REPUBLIKA.CO.ID, YOGYAKARTA -- Problem pendidikan dasar di Indonesia hingga tahun ini masih berkutat pada pemerataan dan kualitas pendidikan. Terkait pemerataan ini ada 32 kabupaten di Indonesia yang angka partisipasi kasar (APK) pendidikan dasar masih di bawah 90 persen.
Bahkan dari 32 kabupaten ini 10 diantaranya APKnya di bawah 75 persen.
"Maknanya masih banyak anak-anak usia SD yang belum menempuh pendidikan dasar. Dan angka ini masih ditambah adanya 300 ribu anak SD yang //drop out// setiap tahunnya," kata Direktur Pembinaan SD Kemendikbud, Ibrahim Bafadal pada Workshop International Membangun "Dynamic and Positive Learning Environment" di Sekoah sebagai Wujud Implementasi Gerakan Sekolah yang Menyenangkan di Islamic Center Universitas Ahmad Dahlan (UAD) Yogyakarta, Selasa (9/6).

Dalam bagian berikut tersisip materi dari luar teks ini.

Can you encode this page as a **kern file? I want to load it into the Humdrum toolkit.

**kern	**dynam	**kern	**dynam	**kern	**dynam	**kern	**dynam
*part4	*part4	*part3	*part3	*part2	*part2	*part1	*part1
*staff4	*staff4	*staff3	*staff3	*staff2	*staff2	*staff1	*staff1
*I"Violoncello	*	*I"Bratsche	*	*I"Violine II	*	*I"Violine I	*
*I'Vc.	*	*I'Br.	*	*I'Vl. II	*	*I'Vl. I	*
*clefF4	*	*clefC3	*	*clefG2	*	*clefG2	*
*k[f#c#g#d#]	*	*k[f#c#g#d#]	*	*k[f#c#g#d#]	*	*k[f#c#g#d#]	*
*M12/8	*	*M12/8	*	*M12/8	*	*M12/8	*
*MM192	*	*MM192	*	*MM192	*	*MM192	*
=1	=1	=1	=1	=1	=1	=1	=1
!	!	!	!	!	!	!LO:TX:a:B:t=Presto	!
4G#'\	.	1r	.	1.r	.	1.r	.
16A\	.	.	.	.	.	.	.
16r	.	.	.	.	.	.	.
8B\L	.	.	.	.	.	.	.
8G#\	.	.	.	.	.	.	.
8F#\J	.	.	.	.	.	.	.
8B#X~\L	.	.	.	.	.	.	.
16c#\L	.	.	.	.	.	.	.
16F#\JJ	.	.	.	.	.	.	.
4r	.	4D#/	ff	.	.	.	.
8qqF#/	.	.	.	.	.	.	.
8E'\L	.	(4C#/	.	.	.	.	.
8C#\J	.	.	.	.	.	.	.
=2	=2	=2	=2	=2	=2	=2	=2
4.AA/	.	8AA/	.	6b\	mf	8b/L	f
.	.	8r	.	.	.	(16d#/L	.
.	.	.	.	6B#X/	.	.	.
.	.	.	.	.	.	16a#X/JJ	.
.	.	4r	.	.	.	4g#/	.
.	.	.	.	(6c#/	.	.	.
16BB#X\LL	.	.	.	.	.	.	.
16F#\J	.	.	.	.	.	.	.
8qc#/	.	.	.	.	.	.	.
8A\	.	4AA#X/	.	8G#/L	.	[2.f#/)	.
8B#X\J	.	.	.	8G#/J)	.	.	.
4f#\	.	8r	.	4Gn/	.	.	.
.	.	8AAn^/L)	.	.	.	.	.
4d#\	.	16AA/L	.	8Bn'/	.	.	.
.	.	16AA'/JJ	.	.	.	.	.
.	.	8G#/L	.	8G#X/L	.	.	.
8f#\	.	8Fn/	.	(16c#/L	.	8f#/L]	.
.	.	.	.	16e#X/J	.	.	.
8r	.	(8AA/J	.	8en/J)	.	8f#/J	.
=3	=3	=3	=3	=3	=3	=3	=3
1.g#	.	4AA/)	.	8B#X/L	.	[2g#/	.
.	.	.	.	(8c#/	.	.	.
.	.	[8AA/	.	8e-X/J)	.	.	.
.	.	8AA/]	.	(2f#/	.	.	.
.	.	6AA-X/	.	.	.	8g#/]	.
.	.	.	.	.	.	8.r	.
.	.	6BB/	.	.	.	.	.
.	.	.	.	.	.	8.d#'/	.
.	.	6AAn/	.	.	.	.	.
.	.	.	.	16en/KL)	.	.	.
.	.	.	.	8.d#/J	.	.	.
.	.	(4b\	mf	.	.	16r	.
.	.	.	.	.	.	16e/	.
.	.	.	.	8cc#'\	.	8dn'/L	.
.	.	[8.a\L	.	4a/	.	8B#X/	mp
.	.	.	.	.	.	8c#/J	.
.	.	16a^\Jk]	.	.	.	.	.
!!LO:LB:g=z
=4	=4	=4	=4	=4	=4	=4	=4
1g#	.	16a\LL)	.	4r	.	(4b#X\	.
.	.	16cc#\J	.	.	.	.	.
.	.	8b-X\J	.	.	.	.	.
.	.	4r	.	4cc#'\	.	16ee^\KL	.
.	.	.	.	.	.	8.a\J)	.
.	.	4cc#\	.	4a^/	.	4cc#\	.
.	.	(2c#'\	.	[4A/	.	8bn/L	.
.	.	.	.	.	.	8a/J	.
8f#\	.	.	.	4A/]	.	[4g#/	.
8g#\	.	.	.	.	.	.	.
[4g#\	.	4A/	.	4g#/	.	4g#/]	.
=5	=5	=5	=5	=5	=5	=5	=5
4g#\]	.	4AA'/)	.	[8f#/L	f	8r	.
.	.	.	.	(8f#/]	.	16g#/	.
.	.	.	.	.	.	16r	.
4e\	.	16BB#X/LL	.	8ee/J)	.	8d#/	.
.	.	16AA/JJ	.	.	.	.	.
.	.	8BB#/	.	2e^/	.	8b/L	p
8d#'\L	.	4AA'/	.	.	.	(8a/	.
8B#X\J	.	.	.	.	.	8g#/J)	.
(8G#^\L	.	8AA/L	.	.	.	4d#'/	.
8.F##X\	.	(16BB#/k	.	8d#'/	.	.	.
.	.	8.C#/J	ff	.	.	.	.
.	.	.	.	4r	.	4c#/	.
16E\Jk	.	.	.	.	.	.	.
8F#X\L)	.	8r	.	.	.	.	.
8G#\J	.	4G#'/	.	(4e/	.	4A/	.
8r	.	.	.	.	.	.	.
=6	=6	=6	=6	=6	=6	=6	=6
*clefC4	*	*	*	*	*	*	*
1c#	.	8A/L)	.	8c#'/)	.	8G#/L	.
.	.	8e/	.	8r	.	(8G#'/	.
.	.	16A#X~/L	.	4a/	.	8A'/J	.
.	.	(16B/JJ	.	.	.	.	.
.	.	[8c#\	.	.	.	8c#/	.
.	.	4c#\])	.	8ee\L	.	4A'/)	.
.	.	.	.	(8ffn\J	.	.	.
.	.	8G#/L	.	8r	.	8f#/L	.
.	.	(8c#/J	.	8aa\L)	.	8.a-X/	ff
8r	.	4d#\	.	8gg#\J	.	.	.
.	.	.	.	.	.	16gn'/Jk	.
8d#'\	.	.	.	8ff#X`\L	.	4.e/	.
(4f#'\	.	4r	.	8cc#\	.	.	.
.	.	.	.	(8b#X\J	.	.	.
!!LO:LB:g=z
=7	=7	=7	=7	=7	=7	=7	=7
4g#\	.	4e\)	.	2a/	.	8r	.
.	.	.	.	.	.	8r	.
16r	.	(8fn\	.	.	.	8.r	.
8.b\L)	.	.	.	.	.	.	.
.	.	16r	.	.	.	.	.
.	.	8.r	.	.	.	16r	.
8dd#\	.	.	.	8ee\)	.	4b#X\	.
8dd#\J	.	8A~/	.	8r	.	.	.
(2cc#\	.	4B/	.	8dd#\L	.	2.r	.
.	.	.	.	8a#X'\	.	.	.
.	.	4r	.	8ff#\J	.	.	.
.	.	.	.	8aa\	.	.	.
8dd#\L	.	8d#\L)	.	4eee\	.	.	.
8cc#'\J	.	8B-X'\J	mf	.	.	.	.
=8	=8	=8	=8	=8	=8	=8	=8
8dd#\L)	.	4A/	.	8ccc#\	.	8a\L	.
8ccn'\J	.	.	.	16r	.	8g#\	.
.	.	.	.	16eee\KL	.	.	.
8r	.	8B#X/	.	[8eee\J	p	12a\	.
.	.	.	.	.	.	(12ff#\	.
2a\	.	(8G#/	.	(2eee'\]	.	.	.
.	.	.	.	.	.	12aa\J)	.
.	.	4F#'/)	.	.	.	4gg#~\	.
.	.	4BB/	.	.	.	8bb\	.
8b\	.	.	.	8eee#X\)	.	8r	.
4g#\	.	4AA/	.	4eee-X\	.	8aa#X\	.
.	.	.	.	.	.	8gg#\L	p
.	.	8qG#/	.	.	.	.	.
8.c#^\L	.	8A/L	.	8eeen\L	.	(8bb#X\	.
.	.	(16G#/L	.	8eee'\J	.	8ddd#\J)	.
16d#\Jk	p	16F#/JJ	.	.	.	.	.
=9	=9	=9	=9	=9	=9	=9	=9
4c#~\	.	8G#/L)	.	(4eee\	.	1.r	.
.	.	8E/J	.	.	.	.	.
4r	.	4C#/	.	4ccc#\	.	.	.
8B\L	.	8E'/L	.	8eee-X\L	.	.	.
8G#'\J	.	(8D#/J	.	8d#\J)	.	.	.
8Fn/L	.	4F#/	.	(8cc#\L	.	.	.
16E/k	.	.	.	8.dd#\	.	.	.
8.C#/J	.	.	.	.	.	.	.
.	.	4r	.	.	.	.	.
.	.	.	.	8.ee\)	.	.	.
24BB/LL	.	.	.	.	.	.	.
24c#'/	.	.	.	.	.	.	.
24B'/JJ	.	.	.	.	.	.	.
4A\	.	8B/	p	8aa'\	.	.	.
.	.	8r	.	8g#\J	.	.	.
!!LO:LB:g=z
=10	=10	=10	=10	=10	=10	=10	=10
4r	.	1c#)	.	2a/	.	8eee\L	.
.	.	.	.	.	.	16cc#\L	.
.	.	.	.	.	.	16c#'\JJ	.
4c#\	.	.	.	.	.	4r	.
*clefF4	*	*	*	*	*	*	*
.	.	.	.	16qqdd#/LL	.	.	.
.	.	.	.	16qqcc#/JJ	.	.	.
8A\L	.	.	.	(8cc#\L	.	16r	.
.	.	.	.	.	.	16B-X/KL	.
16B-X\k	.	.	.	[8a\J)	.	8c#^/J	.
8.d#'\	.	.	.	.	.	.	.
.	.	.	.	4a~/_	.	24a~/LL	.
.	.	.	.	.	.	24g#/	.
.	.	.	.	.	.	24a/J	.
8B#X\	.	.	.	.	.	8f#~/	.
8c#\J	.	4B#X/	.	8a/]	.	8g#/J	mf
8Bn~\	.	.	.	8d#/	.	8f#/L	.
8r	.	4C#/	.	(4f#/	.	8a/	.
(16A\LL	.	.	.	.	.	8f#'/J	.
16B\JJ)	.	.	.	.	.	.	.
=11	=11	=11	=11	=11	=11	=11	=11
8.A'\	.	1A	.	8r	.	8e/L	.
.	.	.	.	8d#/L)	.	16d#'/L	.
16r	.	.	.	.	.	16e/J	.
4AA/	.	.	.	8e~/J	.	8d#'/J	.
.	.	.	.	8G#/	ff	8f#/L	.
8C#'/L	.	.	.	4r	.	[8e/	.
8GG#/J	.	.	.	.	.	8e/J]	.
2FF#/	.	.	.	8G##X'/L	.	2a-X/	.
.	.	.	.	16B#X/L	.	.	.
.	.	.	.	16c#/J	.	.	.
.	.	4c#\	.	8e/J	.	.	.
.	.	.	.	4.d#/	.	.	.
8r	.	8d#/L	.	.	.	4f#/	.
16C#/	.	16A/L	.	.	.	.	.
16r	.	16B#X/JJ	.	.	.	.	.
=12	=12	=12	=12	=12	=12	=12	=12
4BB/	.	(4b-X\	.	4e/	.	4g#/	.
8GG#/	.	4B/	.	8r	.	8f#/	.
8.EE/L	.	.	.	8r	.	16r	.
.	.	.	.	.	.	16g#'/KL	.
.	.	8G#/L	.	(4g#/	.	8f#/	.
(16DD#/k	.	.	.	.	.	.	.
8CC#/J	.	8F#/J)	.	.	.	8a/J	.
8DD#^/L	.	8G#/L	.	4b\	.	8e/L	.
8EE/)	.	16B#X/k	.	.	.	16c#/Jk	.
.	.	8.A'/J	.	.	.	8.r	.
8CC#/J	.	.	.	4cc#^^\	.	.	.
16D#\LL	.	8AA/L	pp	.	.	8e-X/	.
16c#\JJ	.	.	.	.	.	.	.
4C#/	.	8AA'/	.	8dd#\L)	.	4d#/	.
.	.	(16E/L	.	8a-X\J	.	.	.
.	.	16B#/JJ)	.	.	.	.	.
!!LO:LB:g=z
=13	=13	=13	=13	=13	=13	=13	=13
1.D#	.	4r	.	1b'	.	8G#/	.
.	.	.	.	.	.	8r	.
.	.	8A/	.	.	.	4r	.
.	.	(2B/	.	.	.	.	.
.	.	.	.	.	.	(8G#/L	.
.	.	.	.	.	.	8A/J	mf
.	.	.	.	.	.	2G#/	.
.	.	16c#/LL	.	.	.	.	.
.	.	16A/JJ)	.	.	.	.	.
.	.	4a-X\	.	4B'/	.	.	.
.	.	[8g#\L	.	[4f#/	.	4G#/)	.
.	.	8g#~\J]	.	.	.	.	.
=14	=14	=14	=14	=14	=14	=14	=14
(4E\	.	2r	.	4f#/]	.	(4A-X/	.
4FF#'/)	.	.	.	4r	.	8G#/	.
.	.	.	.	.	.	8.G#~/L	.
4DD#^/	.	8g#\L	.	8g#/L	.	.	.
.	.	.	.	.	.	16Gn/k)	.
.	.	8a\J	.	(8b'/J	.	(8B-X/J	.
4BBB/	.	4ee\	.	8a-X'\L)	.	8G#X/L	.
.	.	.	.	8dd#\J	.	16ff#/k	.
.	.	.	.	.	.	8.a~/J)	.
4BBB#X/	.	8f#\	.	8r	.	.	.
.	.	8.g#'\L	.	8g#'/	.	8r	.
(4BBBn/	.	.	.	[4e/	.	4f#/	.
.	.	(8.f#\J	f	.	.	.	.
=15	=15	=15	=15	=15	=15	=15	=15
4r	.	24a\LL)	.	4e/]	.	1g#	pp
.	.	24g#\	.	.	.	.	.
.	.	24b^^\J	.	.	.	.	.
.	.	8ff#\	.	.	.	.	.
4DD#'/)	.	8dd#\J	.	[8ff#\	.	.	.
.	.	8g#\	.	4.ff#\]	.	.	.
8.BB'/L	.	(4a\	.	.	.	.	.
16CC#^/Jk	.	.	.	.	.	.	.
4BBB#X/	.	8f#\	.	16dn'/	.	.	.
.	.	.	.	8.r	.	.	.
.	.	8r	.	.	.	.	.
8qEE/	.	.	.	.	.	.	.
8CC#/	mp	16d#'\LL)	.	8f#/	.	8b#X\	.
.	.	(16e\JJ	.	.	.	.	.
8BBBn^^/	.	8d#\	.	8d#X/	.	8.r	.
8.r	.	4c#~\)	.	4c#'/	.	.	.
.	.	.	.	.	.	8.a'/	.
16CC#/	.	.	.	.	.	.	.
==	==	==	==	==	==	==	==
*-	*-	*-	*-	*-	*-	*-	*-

Workshop ini digelar FKIP UAD dengan perhimpunan Indonesia belajar dan Clayton North Primary School Australia. FKIP UAD akan membina beberapa SD milik Muhammadiyah di DI Yogyakarta agar menerapkan prinsip sekolah menyenangkan pasca acara tersebut. Bahkan untuk itu FKIP UAD menandatangani kerja sama dengan kedua lembaga tersebut.
Menurut Ibrahim, jumlah siswa SD di Indonesia sekitar 27 juta orang. Namun ketika masuk kelas enam jumlah itu selalu berkurang 300 ribu siswa karena berbagai sebab. Di SMP problem tersebut semakin besar begitu pula di SMA.
"Anak yang DO ini kita tarik melalui program retrievel. Wajib belajar 6 tahun ini harusnya sudah tuntas hingga 1984 lalu namun sampai sekarang masih menjadi masalah," katanya.
Karena itulah ia sedang berkonsentrasi mewujudkan APK SD hingga 100 persen dengan angka DO nol siswa.
Selain pemerataan, kualitas atau mutu pendidikan dasar di Indonesia juga masih menjadi masalah. Dari 148 ribu SD di Indonesia, hanya 20 ribu sekolah saja yang memiliki akreditasi A.
Akreditasi B sebanyak 77 ribu SD, akreditasi C sebanyak 29 ribu SD dan ada yang belum lulus akreditasi. "Ini masalah kita yang harus kita selesaikan," katanya.